** PROBLEM DETAILS **
Could you find every line in the records below that contains the word "cout" and copy it?

(Hardware design source data)

══════

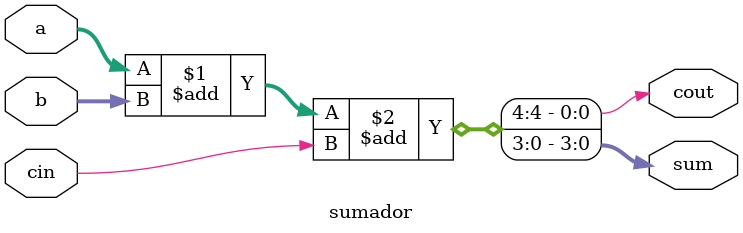
<source format=v>
module 	sumador(a, b, cin, sum, cout);
input	[3:0]	a, b;
input		cin;
output	[3:0] 	sum;
output	 	cout;

wire	[3:0] 	a,b;
wire		cout;
wire	[3:0] 	sum;





assign	#1 {cout, sum} = a + b + cin;

endmodule

</source>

══════

** OUTPUT FOR THIS EXERCISE **
module 	sumador(a, b, cin, sum, cout);
output	 	cout;
wire		cout;
assign	#1 {cout, sum} = a + b + cin;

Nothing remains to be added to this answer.